Monday, April 18, 2011

Tea Party Preparations...


Cucumber Mint Tea Sandwich Recipe
Recipe Type: SandwichAfternoon Tea & High TeaPoultry
Yields: 8 whole sandwiches

Prep time: 10 min
Ingredients:
1/2 seedless cucumber, peeled and very thinly sliced (about 32 slices)
1/4 cup loosely packed fresh mint leaves, rinsed, spun dry, and chopped fine
1/4 cup unsalted butter, room temperature
1/4 cup cream cheese, room temperature
16 slices best-quality white bread*
Salt to taste

Choose the best-quality white or wheat bread as possible. Never serve end slices. Freezing the bread before cutting and then spreading makes for easier handling.

Preparation:

Place cucumber slices between layers of paper towels to remove excess moisture.
In a small bowl, combine mint, butter, and cream cheese; spread on one side of each slice of bread. Lay cucumber slices onto the buttered side of 8 slices of bread. Sprinkle with salt. Top with the remaining slices of bread, buttered side down.
Carefully cut the crusts from each sandwich with a long, sharp knife.
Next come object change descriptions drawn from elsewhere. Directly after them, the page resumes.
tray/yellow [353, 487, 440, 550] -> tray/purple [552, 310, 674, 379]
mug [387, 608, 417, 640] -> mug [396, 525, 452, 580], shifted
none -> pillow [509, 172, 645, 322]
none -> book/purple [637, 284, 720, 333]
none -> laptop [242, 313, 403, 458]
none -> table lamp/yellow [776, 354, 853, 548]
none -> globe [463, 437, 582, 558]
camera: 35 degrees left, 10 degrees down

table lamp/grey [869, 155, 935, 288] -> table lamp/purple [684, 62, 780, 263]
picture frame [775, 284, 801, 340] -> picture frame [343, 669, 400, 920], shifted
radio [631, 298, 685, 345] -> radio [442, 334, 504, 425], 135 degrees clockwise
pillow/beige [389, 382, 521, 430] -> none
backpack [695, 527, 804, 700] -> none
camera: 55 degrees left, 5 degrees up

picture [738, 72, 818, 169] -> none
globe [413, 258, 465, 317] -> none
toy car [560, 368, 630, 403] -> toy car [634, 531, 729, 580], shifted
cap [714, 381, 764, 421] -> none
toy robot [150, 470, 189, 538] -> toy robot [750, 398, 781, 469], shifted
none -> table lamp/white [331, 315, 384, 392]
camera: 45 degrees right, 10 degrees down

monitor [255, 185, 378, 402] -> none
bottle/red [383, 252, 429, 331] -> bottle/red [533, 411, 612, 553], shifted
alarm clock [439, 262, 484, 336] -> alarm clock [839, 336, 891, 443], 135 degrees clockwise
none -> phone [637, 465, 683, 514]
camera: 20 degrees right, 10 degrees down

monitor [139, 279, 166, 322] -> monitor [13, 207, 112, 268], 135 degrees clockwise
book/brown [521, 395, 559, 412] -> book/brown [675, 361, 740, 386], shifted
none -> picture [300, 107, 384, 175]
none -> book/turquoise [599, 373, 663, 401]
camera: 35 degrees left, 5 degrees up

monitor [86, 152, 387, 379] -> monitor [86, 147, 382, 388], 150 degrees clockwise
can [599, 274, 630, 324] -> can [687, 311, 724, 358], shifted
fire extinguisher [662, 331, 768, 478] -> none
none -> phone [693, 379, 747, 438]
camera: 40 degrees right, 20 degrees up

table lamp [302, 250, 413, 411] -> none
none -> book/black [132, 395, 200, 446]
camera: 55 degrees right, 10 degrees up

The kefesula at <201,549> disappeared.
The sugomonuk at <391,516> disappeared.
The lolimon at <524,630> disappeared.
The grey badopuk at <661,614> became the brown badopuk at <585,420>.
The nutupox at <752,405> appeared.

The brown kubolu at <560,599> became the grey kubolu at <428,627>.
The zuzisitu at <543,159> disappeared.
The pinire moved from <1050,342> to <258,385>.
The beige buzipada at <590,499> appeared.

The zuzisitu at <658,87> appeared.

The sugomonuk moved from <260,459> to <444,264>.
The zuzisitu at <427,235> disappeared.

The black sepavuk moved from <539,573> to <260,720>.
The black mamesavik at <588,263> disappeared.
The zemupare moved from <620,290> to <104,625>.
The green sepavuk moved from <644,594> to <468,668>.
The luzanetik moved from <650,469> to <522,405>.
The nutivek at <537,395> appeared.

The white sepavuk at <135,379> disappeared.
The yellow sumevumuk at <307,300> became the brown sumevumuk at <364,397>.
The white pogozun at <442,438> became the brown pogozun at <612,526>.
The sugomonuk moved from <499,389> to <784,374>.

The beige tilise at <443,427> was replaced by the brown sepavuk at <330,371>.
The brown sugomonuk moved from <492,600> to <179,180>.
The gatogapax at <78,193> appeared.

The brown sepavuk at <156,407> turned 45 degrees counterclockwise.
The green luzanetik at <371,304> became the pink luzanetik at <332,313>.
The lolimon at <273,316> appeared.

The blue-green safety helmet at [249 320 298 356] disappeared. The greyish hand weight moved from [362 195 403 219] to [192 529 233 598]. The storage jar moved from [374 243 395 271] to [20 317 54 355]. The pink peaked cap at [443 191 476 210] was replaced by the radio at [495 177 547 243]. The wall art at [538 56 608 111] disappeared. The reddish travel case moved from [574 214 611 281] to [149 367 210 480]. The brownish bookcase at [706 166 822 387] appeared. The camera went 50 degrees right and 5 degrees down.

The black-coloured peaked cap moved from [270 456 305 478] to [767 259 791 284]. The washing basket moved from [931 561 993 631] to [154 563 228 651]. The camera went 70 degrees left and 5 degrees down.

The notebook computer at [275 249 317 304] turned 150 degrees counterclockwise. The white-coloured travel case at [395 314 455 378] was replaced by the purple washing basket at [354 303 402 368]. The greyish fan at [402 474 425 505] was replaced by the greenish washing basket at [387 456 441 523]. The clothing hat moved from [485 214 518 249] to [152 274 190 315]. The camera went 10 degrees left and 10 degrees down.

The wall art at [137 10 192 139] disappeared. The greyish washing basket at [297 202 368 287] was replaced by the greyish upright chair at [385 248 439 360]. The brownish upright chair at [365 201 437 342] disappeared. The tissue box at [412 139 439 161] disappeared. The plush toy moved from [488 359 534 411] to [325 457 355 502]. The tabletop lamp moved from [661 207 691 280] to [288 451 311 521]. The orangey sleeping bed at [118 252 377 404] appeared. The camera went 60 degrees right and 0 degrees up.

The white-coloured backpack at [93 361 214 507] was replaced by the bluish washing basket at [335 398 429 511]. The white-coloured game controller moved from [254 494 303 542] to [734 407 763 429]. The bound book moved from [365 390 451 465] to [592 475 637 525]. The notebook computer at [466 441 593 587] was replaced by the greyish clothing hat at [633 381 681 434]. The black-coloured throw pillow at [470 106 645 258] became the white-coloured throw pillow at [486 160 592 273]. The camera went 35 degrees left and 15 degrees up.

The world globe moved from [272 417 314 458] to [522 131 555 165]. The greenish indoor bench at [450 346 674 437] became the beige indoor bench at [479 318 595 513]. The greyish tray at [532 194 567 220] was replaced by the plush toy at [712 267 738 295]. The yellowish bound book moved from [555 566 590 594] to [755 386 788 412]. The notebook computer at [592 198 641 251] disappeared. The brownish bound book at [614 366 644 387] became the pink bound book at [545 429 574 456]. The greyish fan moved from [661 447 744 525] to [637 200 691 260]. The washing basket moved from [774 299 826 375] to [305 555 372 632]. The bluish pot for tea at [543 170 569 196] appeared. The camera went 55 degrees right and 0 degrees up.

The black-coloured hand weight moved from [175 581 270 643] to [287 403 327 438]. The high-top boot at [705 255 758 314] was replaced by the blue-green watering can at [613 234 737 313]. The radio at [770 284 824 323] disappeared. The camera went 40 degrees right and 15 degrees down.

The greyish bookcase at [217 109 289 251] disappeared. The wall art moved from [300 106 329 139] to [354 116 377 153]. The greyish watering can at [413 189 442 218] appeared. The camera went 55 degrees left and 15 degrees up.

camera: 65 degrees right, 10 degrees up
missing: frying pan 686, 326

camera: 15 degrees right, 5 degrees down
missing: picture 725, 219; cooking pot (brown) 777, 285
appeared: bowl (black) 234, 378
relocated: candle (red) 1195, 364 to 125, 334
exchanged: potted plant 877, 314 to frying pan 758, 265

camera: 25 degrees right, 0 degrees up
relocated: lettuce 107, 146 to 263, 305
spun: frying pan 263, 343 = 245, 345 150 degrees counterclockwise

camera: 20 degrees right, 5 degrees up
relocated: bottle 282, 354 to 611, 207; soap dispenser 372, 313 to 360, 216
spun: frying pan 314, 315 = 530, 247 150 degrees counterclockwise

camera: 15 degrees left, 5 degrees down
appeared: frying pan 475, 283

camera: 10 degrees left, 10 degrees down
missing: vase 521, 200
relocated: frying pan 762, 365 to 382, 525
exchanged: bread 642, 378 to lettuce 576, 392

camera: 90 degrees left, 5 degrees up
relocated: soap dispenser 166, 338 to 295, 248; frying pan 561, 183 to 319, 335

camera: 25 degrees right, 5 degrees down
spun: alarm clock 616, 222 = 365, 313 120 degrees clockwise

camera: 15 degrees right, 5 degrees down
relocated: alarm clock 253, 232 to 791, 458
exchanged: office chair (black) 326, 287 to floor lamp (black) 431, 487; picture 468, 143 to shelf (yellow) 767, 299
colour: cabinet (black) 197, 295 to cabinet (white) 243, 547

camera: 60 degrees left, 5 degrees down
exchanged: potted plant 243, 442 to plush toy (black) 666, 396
Cut the sandwiches in half diagonally and then cut in half again. Decorative shapes can be made with cookie cutters.
Yields 8 whole sandwiches or 16 halves or 32 fourths.

 

Making Sandwiches Ahead of Time: 

If you need to make tea sandwiches in advance and need to keep them from drying out, cover them loosely with a sheet of wax paper and then place a damp kitchen towel over the wax paper (never place a damp towel directly on top of the bread because the sandwiches will become soggy). Refrigerate.
When ready to serve, remove from refrigerator. Uncover sandwiches just before serving.